Gov. Terry Branstad (R) of Iowa bitterly protests the impact on his state of higher federal taxes to pay for the bailout. The governor says he ``resents having to pay the bill for the high rollers in other states who were trying to line their own pockets and help their buddies.''
Gov. Madeleine Kunin (D) of Vermont calls the federal bailout ``one of the largest transfers of income and wealth in American history.'' Governor Kunin's small state could be taxed an additional $250 million over the next 30 years by Uncle Sam to help S&Ls in the Southwestern United States.
Anger about the S&L crisis, which could eventually cost US taxpayers $500 billion, bubbled up as voters have realized that just a few states will reap most of the benefits. Gov. Gaston Caperton (D) of West Virginia notes that Texas depositers will get about half the money from the bailout, with most of the rest going to just a few Sunbelt states.
At the 82nd annual meeting of the National Governors' Association here this week, a resolution is gaining support that calls for the appointment of an independent commission. It would have at least three purposes: To determine the causes of the crisis; to find ways to prevent its happening again; and to make the bailout fair to all sections of the country, including states like Hawaii and Iowa where the savings industry is financially sound.
Several governors, including Mr. Branstad, Kunin, and George Sinner (D) of North Dakota, are particularly upset that billions of dollars of property owned by S&Ls are being sold off at ``fire sale'' prices to pay for part of the bailout.
They say the public should retain an equity interest in case those properties soar in value within the next few years. Otherwise, the public will foot the entire bill for the bailout, while a few speculators pick up all the profits.
Governor Sinner notes that during the farm credit crisis in the 1980s, a key provision allowed the public, which also paid for that debacle, to benefit if farm values appreciated. That's what is needed now, he argues.
The most outspoken governor on this issue is Iowa's Branstad, who compares the billions going to the Southwest with the tight-fisted policies toward his state during the farm depression in the Midwest a few years ago.
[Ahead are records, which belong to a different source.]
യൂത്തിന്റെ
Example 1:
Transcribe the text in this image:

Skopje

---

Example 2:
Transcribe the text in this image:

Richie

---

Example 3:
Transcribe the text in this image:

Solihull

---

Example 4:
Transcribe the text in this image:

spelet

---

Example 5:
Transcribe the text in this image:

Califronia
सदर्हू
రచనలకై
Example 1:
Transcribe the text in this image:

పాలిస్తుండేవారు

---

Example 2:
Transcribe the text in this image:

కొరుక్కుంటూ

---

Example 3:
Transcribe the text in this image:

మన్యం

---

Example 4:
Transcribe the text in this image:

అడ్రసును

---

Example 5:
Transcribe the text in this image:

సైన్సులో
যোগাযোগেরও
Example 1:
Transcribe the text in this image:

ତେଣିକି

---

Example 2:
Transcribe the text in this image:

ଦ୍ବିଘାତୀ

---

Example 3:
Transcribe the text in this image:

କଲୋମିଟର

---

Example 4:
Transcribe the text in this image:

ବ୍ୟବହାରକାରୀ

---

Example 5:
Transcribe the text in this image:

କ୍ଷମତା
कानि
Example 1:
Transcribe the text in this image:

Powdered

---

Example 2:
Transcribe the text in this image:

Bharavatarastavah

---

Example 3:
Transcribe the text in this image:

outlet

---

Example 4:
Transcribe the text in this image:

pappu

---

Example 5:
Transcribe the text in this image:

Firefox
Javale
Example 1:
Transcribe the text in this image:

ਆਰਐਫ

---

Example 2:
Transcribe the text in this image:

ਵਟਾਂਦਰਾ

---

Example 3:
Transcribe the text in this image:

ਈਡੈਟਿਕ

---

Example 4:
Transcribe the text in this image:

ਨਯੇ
``I went through the agriculture crisis in the mid-'80s, and our financial institutions in Iowa are finally healing,'' Branstad says. ``I had millions of people in my state that suffered greatly, [but] we didn't get a lot of sympathy.''
Branstad recalls meeting with budget director David Stockman in the White House in 1985 when thousands of Iowa family farmers were in trouble. The governor says he was met with ``arrogance.''
``I heard [Stockman] say, `Your people shouldn't have bought that land on contract.' ''
But Branstad says: ``A lot of 'em didn't buy on contract. We were being killed by high interest rates and an overvalued dollar - something we had no control over. Now we're being asked to pay the bill for [S&L] people who made stupid decisions because they thought they could make a bunch of money.''
Meanwhile, Kunin is circulating a letter among the governors that calls on President Bush to ``develop a plan for recovering taxpayer dollars'' used in the bailout. The letter calls for greater accountability by federal regulators, and full disclosure of ``all clauses of the deals made to unload the sick thrifts.''
Kunin, who hopes to get most of the 45 governors here to sign the letter, notes that the bailout is ``one of the largest peacetime expenditures'' ever undertaken, yet ``the regional impacts ... have been almost totally ignored.''
Meanwhile, after hours of talks behind closed doors, governors hammered out an agreement with the White House over an annual ``report card'' on America's schools.
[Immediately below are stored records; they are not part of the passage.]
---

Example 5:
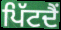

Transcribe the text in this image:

ਪਿੱਟਦੈਂ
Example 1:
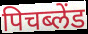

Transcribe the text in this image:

पिचब्लेंड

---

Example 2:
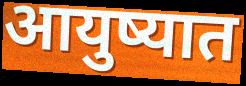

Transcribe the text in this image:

आयुष्यात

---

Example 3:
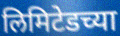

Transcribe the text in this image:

लिमिटेडच्या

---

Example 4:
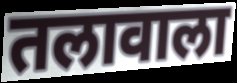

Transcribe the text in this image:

तलावाला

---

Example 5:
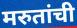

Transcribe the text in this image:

मरुतांची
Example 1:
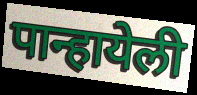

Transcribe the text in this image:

पान्हायेली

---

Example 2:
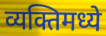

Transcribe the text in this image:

व्यक्तिमध्ये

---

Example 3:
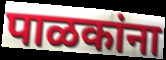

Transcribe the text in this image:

पाळकांना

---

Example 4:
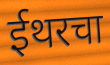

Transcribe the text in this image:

ईथरचा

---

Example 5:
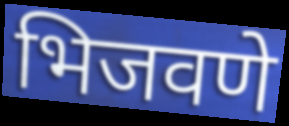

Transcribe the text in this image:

भिजवणे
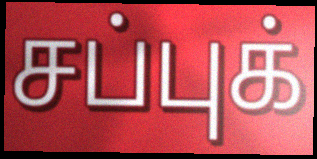
சப்புக்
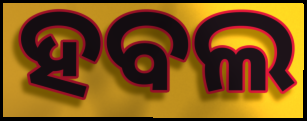
ହବଲ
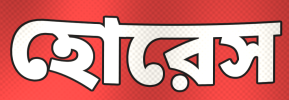
হোরেস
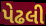
પેઢલી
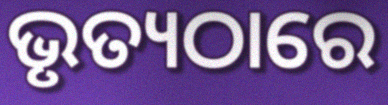
ଭୃତ୍ୟଠାରେ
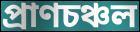
প্ৰাণচঞ্চল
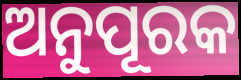
ଅନୁପୂରକ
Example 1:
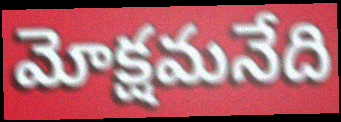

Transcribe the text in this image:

మోక్షమనేది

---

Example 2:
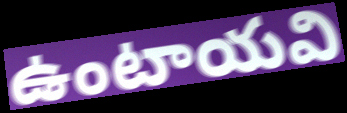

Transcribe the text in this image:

ఉంటాయవి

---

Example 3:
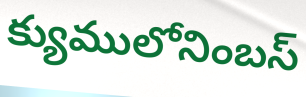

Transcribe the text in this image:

క్యుములోనింబస్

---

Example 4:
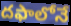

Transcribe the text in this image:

దఫాలోనే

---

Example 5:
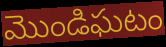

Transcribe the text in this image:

మొండిఘటం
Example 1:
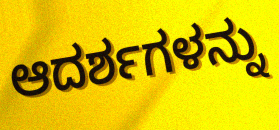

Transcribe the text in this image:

ಆದರ್ಶಗಳನ್ನು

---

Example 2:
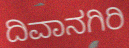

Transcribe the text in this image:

ದಿವಾನಗಿರಿ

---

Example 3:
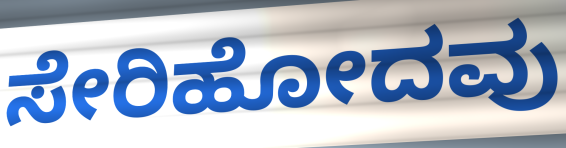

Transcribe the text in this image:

ಸೇರಿಹೋದವು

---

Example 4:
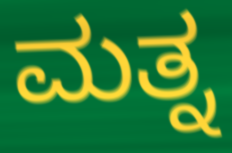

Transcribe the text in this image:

ಮತ್ನ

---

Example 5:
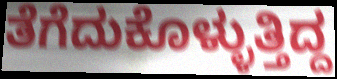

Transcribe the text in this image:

ತೆಗೆದುಕೊಳ್ಳುತ್ತಿದ್ದ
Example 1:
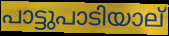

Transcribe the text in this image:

പാട്ടുപാടിയാല്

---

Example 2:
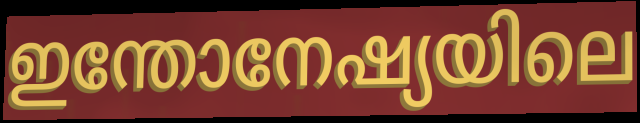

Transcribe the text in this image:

ഇന്തോനേഷ്യയിലെ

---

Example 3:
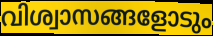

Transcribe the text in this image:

വിശ്വാസങ്ങളോടും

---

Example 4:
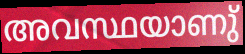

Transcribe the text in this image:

അവസ്ഥയാണു്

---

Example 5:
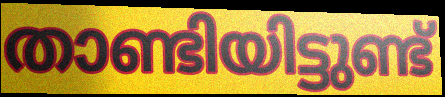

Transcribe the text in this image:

താണ്ടിയിട്ടുണ്ട്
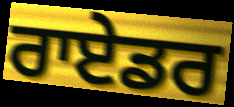
ਰਾਏਡਰ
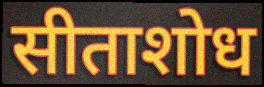
सीताशोध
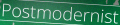
Postmodernist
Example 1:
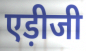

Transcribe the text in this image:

एड़ीजी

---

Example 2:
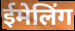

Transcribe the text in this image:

ईमेलिंग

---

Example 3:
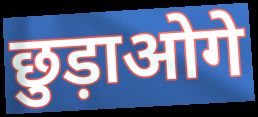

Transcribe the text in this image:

छुड़ाओगे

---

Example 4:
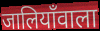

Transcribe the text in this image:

जालियाँवाला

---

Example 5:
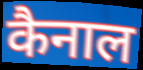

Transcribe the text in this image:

कैनाल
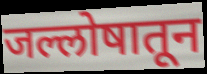
जल्लोषातून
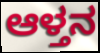
ಆಳ್ತನ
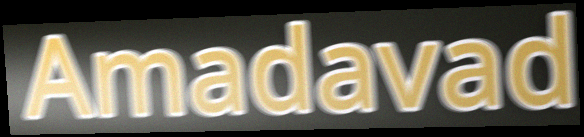
Amadavad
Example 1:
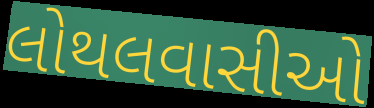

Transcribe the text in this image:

લોથલવાસીઓ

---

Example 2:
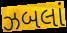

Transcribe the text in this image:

ઝબલાં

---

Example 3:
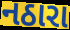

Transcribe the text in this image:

નઠારા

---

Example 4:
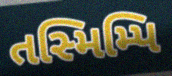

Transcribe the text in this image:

તસ્મિમ્પિ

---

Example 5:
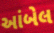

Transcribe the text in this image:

આંબેલ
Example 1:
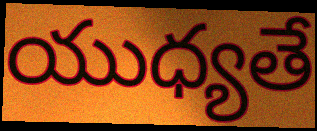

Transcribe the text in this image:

యుధ్యతే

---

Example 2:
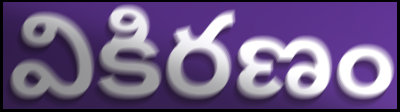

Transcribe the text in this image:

వికిరణం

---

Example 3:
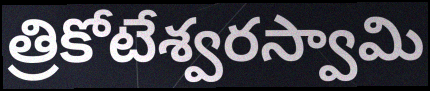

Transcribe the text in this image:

త్రికోటేశ్వరస్వామి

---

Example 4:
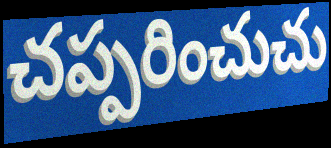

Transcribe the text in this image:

చప్పరించుచు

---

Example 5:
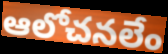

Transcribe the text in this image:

ఆలోచనలేం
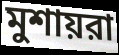
মুশায়রা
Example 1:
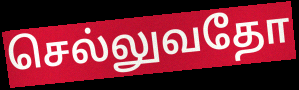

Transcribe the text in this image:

செல்லுவதோ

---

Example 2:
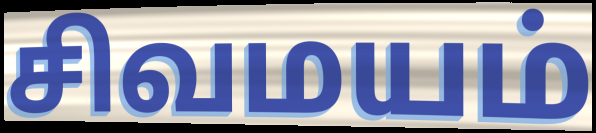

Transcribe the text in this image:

சிவமயம்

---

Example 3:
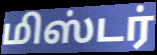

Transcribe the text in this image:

மிஸ்டர்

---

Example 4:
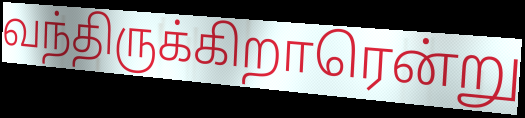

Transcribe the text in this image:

வந்திருக்கிறாரென்று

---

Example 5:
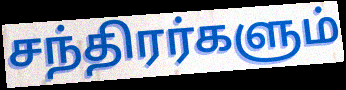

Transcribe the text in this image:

சந்திரர்களும்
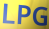
LPG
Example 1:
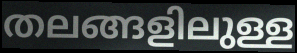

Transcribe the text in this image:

തലങ്ങളിലുള്ള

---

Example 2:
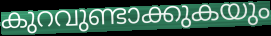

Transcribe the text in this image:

കുറവുണ്ടാക്കുകയും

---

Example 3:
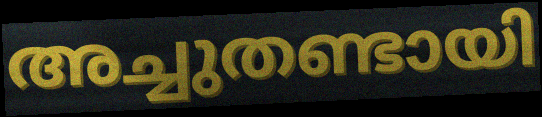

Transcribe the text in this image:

അച്ചുതണ്ടായി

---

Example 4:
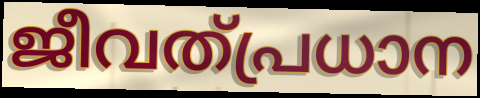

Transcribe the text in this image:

ജീവത്പ്രധാന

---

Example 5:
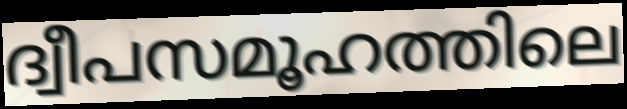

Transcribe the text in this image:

ദ്വീപസമൂഹത്തിലെ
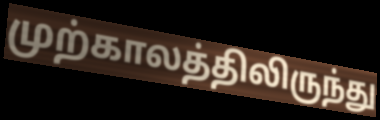
முற்காலத்திலிருந்து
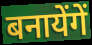
बनायेंगें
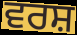
ਵਰਸ਼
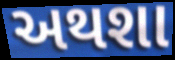
અથશા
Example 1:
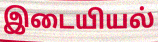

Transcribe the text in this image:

இடையியல்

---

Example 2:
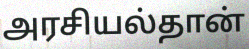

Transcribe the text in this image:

அரசியல்தான்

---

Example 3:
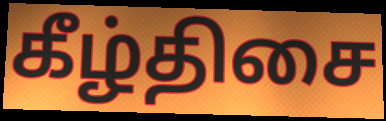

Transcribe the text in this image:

கீழ்திசை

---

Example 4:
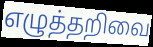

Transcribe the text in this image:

எழுத்தறிவை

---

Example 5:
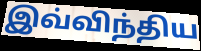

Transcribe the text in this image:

இவ்விந்திய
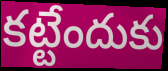
కట్టేందుకు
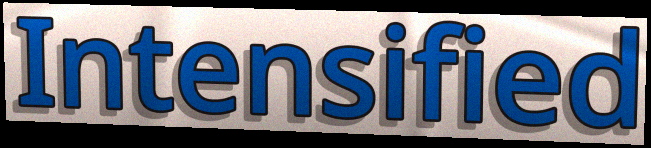
Intensified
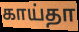
காய்தா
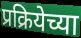
प्रक्रियेच्या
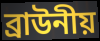
ব্ৰাউনীয়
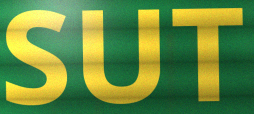
SUT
The first report card, examining the progress of education in all 50 states, will be issued in September 1991. Grading will be under the supervision of a ``national education goals panel'' composed of four officials from the federal executive branch, six governors, and four congressional leaders. The congressional representatives, however, will have no votes.
The report card could be politically explosive - particularly in states that flunk. But the governors are demanding that the states and Washington be fully accountable for progress, or failure, in education reform.